I think I found an explanation.
You are using an ES6 Template Literal to construct your multi-line string.
According to the ECMAScript specs a
.. template literal component is interpreted as a sequence of Unicode
code points. The Template Value (TV) of a literal component is
described in terms of code unit values (SV, 11.8.4) contributed by the
various parts of the template literal component. As part of this
process, some Unicode code points within the template component are
interpreted as having a mathematical value (MV, 11.8.3).
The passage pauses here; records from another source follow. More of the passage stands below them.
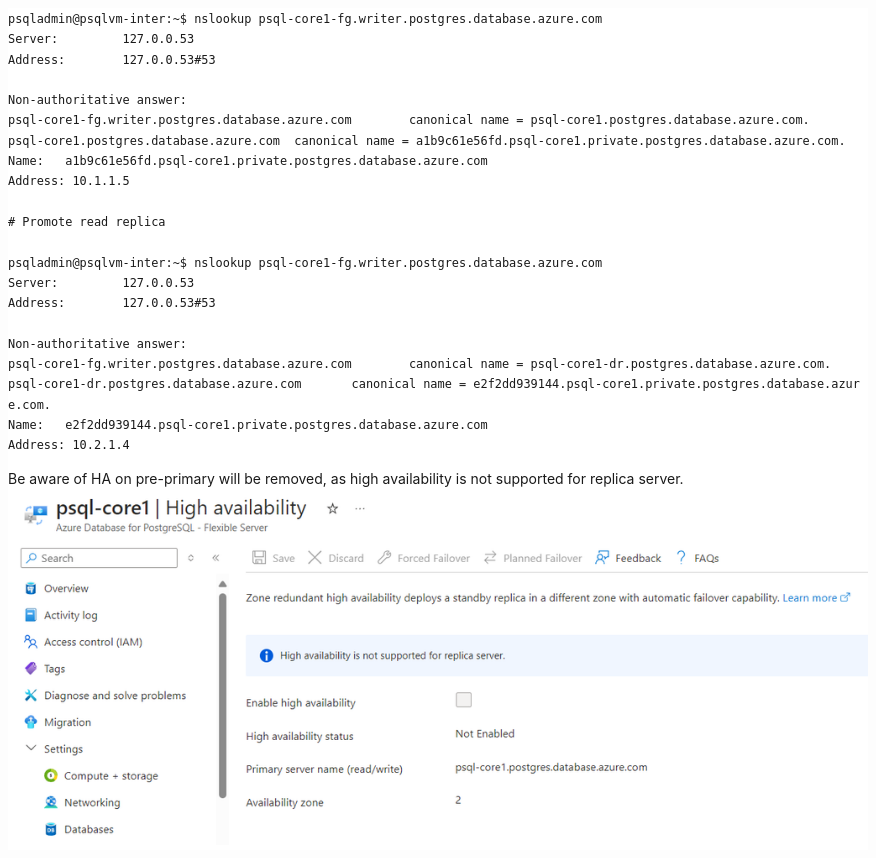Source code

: 
    psqladmin@psqlvm-inter:~$ nslookup psql-core1-fg.writer.postgres.database.azure.com
    Server:         127.0.0.53
    Address:        127.0.0.53#53

    Non-authoritative answer:
    psql-core1-fg.writer.postgres.database.azure.com        canonical name = psql-core1.postgres.database.azure.com.
    psql-core1.postgres.database.azure.com  canonical name = a1b9c61e56fd.psql-core1.private.postgres.database.azure.com.
    Name:   a1b9c61e56fd.psql-core1.private.postgres.database.azure.com
    Address: 10.1.1.5
    
    # Promote read replica
    
    psqladmin@psqlvm-inter:~$ nslookup psql-core1-fg.writer.postgres.database.azure.com
    Server:         127.0.0.53
    Address:        127.0.0.53#53

    Non-authoritative answer:
    psql-core1-fg.writer.postgres.database.azure.com        canonical name = psql-core1-dr.postgres.database.azure.com.
    psql-core1-dr.postgres.database.azure.com       canonical name = e2f2dd939144.psql-core1.private.postgres.database.azure.com.
    Name:   e2f2dd939144.psql-core1.private.postgres.database.azure.com
    Address: 10.2.1.4

Be aware of HA on pre-primary will be removed, as high availability is not supported for replica server. 
![alt text](/images/psql/psql-dr-promote-oldprimary-ha.png)


[BeiYuu]:    http://beiyuu.com  "BeiYuu"
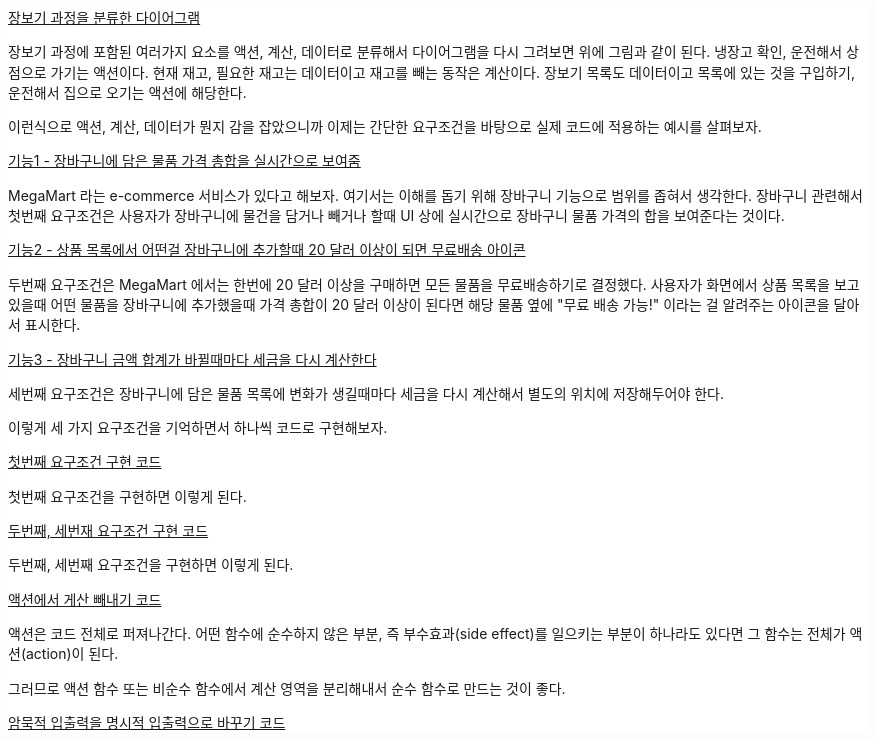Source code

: [장보기 과정을 분류한 다이어그램]()

장보기 과정에 포함된 여러가지 요소를 액션, 계산, 데이터로 분류해서
다이어그램을 다시 그려보면 위에 그림과 같이 된다.
냉장고 확인, 운전해서 상점으로 가기는 액션이다.
현재 재고, 필요한 재고는 데이터이고 재고를 빼는 동작은 계산이다.
장보기 목록도 데이터이고
목록에 있는 것을 구입하기, 운전해서 집으로 오기는 액션에 해당한다.

이런식으로 액션, 계산, 데이터가 뭔지 감을 잡았으니까
이제는 간단한 요구조건을 바탕으로
실제 코드에 적용하는 예시를 살펴보자.

[기능1 - 장바구니에 담은 물품 가격 총합을 실시간으로 보여줌]()

MegaMart 라는 e-commerce 서비스가 있다고 해보자.
여기서는 이해를 돕기 위해 장바구니 기능으로 범위를 좁혀서 생각한다.
장바구니 관련해서 첫번째 요구조건은
사용자가 장바구니에 물건을 담거나 빼거나 할때
UI 상에 실시간으로 장바구니 물품 가격의 합을 보여준다는 것이다.

[기능2 - 상품 목록에서 어떤걸 장바구니에 추가할때 20 달러 이상이 되면 무료배송 아이콘]()

두번째 요구조건은
MegaMart 에서는 한번에 20 달러 이상을 구매하면
모든 물품을 무료배송하기로 결정했다.
사용자가 화면에서 상품 목록을 보고 있을때
어떤 물품을 장바구니에 추가했을때 가격 총합이 20 달러 이상이 된다면
해당 물품 옆에 "무료 배송 가능!" 이라는 걸 알려주는
아이콘을 달아서 표시한다.

[기능3 - 장바구니 금액 합계가 바뀔때마다 세금을 다시 계산한다]()

세번째 요구조건은
장바구니에 담은 물품 목록에 변화가 생길때마다
세금을 다시 계산해서 별도의 위치에 저장해두어야 한다.

이렇게 세 가지 요구조건을 기억하면서
하나씩 코드로 구현해보자.

[첫번째 요구조건 구현 코드]()

첫번째 요구조건을 구현하면 이렇게 된다.

[두번째, 세번재 요구조건 구현 코드]()

두번째, 세번째 요구조건을 구현하면 이렇게 된다.

[액션에서 게산 빼내기 코드]()

액션은 코드 전체로 퍼져나간다.
어떤 함수에 순수하지 않은 부분,
즉 부수효과(side effect)를 일으키는 부분이 하나라도 있다면
그 함수는 전체가 액션(action)이 된다.

그러므로 액션 함수 또는 비순수 함수에서
계산 영역을 분리해내서 순수 함수로 만드는 것이 좋다.

[암묵적 입출력을 명시적 입출력으로 바꾸기 코드]()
In
determining a TV, escape sequences are replaced by the UTF-16 code
unit(s) of the Unicode code point represented by the escape sequence.
The Template Raw Value (TRV) is similar to a Template Value with the
difference that in TRVs escape sequences are interpreted literally.
And below that, it is defined that:
The TRV of LineTerminatorSequence::<LF> is the code unit 0x000A (LINE
FEED).
The TRV of LineTerminatorSequence::<CR> is the code unit 0x000A (LINE FEED).
My interpretation here is, you always just get a line feed - regardless of the OS-specific new-line definitions when you use a template literal.
Finally, in JavaScript's regular expressions a
\n matches a line feed (U+000A).
which describes the observed behavior.
However, if you define a string literal '\r\n' or read text from a file stream, etc that contains OS-specific new-lines you have to deal with it.
Here are some tests that demonstrate the behavior of template literals:
`a
b`.split('')
.map(function (char) {
console.log(char.charCodeAt(0));
});
(String.raw`a
b`).split('')
.map(function (char) {
console.log(char.charCodeAt(0));
});
'a\r\nb'.split('')
.map(function (char) {
console.log(char.charCodeAt(0));
});
"a\
b".split('')
.map(function (char) {
console.log(char.charCodeAt(0));
});
Interpreting the results:
char(97) = a, char(98) = b
char(10) = \n, char(13) = \r